● **Work to complete**:
Images excepted, the data below must be repeated exactly.

● **Information supplied**:
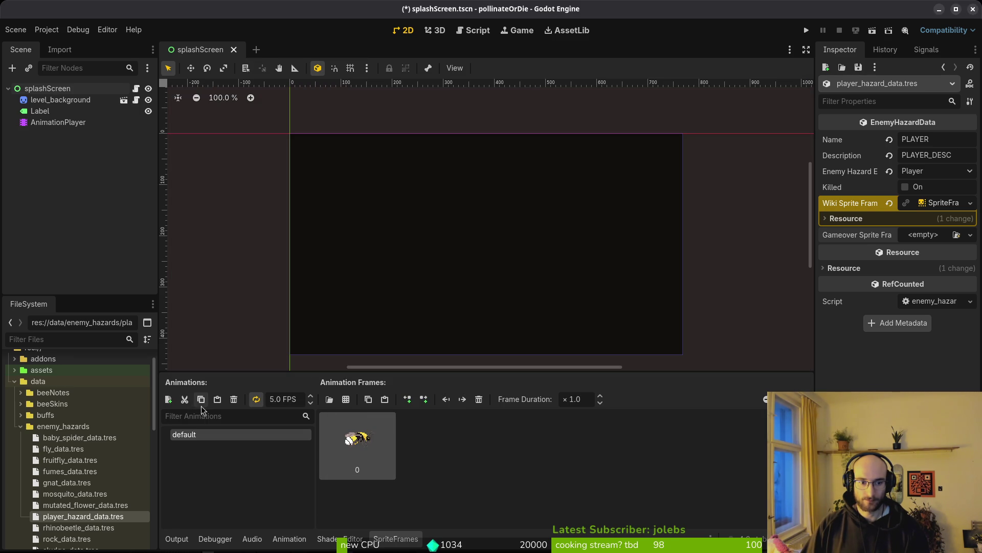
Step: Add a new animation named 'idle' to the bee SpriteFrames
left_click(169, 399)
double_click(225, 447)
type("idle")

● **Finished task**:
Step: Add a new animation named 'idle' to the bee SpriteFrames
left_click(169, 399)
double_click(225, 447)
type("idle")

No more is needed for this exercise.